Politica estera

Israele in rivolta, Netanyahu si ferma. "Sulla giustizia niente guerra civile"

Benjamin Netanyahu congela la riforma della giustizia e per la prima volta cede alla forza delle manifestazioni in piazza

Israele in rivolta, Netanyahu si ferma. "Sulla giustizia niente guerra civile"

Benjamin Netanyahu congela la riforma della giustizia e per la prima volta cede alla forza delle manifestazioni in piazza. La decisione è stata annunciata ieri sera alla Knesset dal premier dopo una giornata convulsa cominciata con lo sciopero all'aeroporto Ben Gurion che ha isolato Israele dal mondo, e dopo che gigantesche proteste avevano paralizzato tutto il Paese, sia a Gerusalemme sia a Tel Aviv. Netanyahu annuncia così il rinvio della riforma della giustizia e spiega che «serve tempo per raggiungere un ampio accordo. Troverò soluzione a tutti i costi. Non possiamo avere una guerra civile», precisa. «La maggior parte» degli alleati del primo ministro condivide la sua decisione. A dirlo è lo stesso Netanyahu aggiungendo che, in un modo o nell'altro, alla fine la riforma della giustizia passerà. Ma le tensioni sono sempre più forti. Nel pomeriggio attorno al Parlamento si erano radunati 100mila manifestanti, mentre il leader israeliano trattava con i dissidenti interni al suo partito il Likud e i capi dei movimenti alleati di estrema destra. Tutto ciò mentre era prevista una contro-protesta dei sostenitori del governo e della riforma.

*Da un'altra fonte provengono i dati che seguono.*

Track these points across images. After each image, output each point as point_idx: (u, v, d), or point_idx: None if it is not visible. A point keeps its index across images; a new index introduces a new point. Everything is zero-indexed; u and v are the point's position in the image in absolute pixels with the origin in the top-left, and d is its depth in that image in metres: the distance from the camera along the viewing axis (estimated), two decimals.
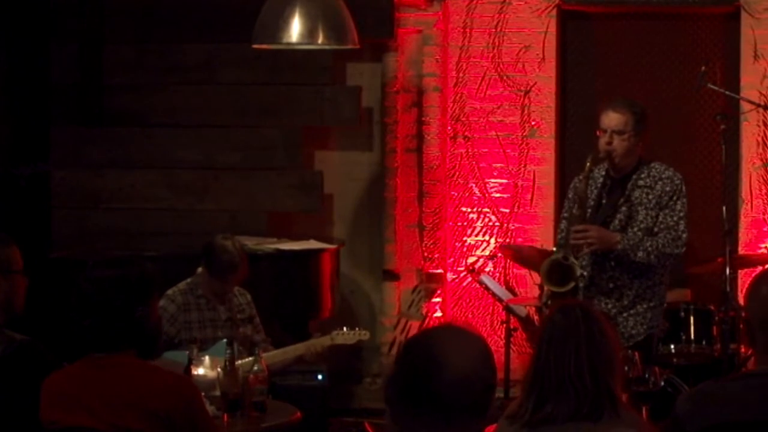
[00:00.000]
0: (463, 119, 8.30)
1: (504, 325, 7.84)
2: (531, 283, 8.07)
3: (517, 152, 8.26)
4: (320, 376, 6.71)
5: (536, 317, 7.88)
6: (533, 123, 8.24)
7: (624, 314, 5.97)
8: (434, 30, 8.30)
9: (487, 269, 8.22)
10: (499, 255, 8.13)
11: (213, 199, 8.28)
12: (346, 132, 8.45)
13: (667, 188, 5.93)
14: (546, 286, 6.04)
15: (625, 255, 5.86)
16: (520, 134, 8.25)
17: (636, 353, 5.69)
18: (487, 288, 8.09)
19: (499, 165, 8.29)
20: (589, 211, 5.95)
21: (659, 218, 5.92)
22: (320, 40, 6.61)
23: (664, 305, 6.15)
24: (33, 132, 8.35)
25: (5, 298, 4.37)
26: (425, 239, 8.36)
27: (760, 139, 8.04)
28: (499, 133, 8.28)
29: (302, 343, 6.40)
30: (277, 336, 6.82)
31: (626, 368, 5.60)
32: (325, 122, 8.33)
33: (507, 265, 8.25)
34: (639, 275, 5.95)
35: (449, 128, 8.32)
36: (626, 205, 5.96)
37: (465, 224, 8.32)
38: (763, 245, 7.97)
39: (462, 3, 8.26)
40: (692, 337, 7.06)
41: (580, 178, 6.00)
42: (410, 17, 8.31)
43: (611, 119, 5.94)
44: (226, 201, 8.27)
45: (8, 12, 8.11)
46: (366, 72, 8.42)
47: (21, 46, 8.26)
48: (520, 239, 8.23)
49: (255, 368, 5.28)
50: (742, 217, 8.04)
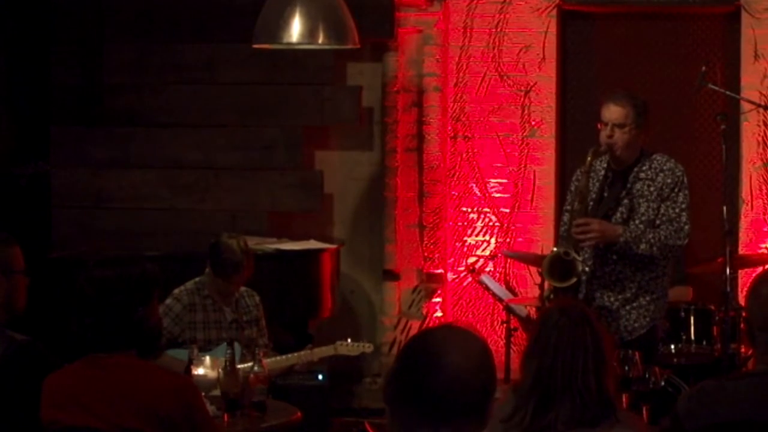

Manifestazioni di massa settimanali si sono svolte per quasi tre mesi contro la revisione della legge sulla giustizia, che secondo i critici politicizzerà la corte, rimuoverà i controlli chiave sul potere esecutivo e causerà gravi danni al sistema democratico di Israele. I fautori delle misure sostengono invece che terranno sotto controllo un sistema giudiziario che, secondo loro, ha oltrepassato i propri limiti. Sotto la pressione dei manifestanti, anche Potere ebraico, il partito di estrema destra di Itamar Ben Gvir, nel tardo pomeriggio si era detto disponibile a rinviare la riforma fino alla ripresa della Knesset dopo la Pasqua ebraica. Ha concesso a Netanyahu il tempo di provare a far avanzare il piano attraverso negoziati, con figure dell'opposizione. Ma a patto che il governo esamini subito la creazione di una «Guardia nazionale» sotto la guida dello stesso Ben Gvir. Una forza armata che dai suoi oppositori è stata definita «una sorta di milizia personale». Il rinvio della riforma è comunque una vittoria per il leader dell'opposizione Yair Lapid che però ha fatto notare: «Abbiamo avuto brutte esperienze in passato e quindi prima ci assicureremo che non ci siano trucchi o bluff. Se il governo si impegna in un dialogo reale ed equo, possiamo uscire da questo momento di crisi più forti e più uniti e possiamo trasformarlo in un momento decisivo per la nostra capacità di vivere insieme». L'ex ministro israeliano della Difesa Benny Gantz, ora leader del partito centrista di opposizione Unità Nazionale, invece così ha accolto la decisione di Netanyahu: «Meglio tardi che mai» e poi ha aggiunto che avvierà i negoziati «con il cuore aperto», ma non scenderà a compromessi sui fondamenti democratici.

A sera il sindacato nazionale Histadrut annuncia lo stop allo sciopero. In mattinata era arrivato l'ordine a tutti i dipendenti del governo di incrociare le braccia, comprese tutte le missioni diplomatiche israeliane nel mondo. Anche l'ambasciata israeliana a Roma aveva annunciato su Twitter la chiusura. Le università avevano annunciato il blocco a oltranza delle lezioni: «Non ci può essere vita accademica dove non c'è più democrazia». Chiusi anche numerosi centri commerciali, e agitazioni fra i dipendenti del ministero della giustizia. La Casa Bianca non aveva nascosto di sentirsi allarmata. «Gli Stati Uniti sono profondamente preoccupati per lo sviluppo degli eventi in Israele, compreso il potenziale impatto sulla prontezza militare sollevato dal ministro della Difesa Yoav Gallant, che sottolinea l'urgente necessità di un compromesso», è stato il commento del portavoce del Consiglio di sicurezza nazionale, John Kirby.

In serata poi ha salutato «con favore» il rinvio della riforma.